Our work builds on the vision that began with the Melp app. When we launched the app, we wanted to simplify mental health support—making it easier to access tools, therapists, coaches, meditations and self-help content without the usual cost or confusion. It was designed to give everyone a place to start, especially those who didn’t know where to turn.
But we also knew the app alone couldn’t reach everyone.
Some schools and sports teams can’t afford to offer their students or players paid resources, no matter how affordable. That’s where the Melp Foundation steps in. We fund the support they need, whether that’s access to our app, one-to-one help, training for coaches and teachers, or expert-led workshops.

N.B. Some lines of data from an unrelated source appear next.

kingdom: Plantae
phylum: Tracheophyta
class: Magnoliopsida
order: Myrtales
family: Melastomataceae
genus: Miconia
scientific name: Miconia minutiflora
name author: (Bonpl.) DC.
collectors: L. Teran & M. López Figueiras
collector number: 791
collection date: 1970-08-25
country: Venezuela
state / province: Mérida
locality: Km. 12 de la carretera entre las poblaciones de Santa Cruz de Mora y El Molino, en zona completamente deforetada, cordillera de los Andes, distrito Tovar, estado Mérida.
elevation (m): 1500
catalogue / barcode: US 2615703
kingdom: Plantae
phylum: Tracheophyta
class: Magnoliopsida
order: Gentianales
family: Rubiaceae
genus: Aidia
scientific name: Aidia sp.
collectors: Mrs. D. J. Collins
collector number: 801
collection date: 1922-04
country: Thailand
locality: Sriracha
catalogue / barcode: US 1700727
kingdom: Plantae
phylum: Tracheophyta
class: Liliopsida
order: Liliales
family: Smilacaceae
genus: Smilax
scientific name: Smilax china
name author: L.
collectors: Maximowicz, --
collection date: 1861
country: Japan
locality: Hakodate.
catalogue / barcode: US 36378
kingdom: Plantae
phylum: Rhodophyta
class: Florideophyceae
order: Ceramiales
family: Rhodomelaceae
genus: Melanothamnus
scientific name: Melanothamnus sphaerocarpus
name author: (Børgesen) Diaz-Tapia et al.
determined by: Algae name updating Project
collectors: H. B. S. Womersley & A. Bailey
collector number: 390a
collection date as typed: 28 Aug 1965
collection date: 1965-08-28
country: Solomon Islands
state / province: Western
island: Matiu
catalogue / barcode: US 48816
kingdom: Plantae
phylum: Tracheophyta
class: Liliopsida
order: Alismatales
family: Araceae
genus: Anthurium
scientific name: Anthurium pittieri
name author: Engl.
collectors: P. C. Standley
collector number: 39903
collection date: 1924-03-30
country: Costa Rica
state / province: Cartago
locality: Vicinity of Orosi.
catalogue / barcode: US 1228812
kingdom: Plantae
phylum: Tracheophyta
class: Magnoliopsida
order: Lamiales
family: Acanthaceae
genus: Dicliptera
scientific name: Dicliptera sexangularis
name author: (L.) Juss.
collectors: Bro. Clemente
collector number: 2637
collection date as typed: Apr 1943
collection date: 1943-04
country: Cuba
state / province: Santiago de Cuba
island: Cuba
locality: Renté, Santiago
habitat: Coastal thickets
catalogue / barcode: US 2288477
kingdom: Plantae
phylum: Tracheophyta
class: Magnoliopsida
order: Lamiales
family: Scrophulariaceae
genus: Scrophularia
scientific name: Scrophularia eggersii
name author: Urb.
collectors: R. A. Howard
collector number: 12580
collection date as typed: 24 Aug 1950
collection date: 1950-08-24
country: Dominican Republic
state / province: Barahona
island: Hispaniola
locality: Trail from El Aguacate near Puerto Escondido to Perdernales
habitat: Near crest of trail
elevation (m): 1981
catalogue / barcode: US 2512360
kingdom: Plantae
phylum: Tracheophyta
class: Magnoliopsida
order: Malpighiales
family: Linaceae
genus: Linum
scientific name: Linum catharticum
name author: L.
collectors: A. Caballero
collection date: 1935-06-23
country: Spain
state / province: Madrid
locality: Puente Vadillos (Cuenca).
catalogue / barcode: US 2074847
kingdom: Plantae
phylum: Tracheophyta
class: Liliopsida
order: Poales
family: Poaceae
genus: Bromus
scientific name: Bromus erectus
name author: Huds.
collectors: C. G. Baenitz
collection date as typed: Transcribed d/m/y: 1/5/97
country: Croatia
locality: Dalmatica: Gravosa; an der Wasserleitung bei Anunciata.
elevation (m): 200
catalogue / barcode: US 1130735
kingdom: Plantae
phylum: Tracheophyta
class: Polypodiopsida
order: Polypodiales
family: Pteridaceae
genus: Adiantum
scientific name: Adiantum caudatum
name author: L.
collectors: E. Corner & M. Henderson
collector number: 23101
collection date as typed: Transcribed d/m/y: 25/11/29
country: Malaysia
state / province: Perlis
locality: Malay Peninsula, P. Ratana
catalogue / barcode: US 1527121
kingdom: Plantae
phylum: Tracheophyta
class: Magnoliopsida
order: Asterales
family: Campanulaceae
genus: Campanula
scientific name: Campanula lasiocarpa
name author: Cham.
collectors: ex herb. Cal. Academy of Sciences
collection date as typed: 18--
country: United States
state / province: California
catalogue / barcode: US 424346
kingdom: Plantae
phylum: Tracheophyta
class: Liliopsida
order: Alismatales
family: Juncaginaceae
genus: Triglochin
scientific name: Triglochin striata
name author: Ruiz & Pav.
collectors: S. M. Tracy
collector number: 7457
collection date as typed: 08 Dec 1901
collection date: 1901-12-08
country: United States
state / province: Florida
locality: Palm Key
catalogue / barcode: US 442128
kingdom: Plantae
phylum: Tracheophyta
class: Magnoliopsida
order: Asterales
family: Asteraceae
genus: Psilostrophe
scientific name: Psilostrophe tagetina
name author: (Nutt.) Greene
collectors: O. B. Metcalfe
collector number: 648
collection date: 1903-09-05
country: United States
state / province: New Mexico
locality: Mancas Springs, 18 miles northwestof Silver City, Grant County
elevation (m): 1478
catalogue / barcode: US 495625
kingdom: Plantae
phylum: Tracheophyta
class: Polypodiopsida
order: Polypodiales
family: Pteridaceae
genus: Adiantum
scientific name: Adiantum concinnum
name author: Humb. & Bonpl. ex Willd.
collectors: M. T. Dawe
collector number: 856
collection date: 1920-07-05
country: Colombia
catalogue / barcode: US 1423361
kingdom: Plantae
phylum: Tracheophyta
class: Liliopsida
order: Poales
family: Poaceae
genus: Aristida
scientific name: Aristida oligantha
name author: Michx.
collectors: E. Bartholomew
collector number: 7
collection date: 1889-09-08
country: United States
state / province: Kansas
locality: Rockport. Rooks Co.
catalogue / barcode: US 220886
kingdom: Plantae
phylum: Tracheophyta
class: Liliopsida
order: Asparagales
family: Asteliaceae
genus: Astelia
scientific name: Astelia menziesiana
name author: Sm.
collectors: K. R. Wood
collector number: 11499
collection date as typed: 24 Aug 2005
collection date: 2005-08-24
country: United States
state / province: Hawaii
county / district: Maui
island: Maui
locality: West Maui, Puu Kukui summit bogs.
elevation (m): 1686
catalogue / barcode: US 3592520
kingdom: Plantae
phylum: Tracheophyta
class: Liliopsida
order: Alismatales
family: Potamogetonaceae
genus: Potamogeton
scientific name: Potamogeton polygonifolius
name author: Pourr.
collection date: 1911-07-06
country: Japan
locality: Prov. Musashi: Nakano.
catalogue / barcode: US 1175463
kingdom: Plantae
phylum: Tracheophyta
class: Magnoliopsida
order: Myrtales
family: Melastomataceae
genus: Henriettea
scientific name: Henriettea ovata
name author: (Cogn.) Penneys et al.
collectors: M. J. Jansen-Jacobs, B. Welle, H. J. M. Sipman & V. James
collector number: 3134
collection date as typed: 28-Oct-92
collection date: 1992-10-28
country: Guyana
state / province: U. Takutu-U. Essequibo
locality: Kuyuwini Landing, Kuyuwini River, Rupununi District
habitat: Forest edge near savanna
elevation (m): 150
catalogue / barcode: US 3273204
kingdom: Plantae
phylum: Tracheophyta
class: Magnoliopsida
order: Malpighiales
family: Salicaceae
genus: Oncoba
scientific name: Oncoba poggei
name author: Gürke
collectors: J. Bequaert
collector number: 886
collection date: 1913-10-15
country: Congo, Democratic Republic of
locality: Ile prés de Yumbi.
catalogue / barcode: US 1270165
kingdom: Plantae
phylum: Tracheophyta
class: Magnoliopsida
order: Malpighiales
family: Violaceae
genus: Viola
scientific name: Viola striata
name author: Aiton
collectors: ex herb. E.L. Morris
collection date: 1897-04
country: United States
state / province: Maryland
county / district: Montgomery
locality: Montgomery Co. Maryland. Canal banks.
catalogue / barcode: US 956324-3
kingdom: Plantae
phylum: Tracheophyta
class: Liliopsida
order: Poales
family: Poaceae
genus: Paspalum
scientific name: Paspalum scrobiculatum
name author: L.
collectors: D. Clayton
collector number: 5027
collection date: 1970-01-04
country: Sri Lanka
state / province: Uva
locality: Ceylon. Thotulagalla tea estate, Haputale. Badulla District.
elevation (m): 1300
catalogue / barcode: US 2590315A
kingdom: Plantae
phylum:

We’ve seen firsthand the difference this support makes. We’ve worked with teenage girls in grassroots football who are navigating the trauma of losing a teammate to suicide. We’ve trained coaches who want to know how to spot the signs of anxiety and burnout. We’ve supported teachers who are overwhelmed by the mental health crises their students are facing daily. In every case, we hear the same message: “We want to help, but we don’t know how, and we don’t have the funding.”That’s why we’re here.
The Melp Foundation is built on a belief that mental health support should be proactive, preventative, and people-first. We don’t wait for crises—we support early intervention. We don’t apply a one-size-fits-all model—we listen, we tailor, we care. And we don’t see mental health as an add-on—it’s central to every child’s and every athlete’s ability to thrive.
So when people ask why we started the Melp Foundation, the answer is simple: because the need was too great to ignore. We’re proud to stand beside educators, coaches, young people and sportswomen who are doing their best in a system that often doesn’t give them the support they deserve. We’re here to make sure they’re not alone.
Mental health is not a luxury. It’s a right. And we’re working every day to make that right a reality.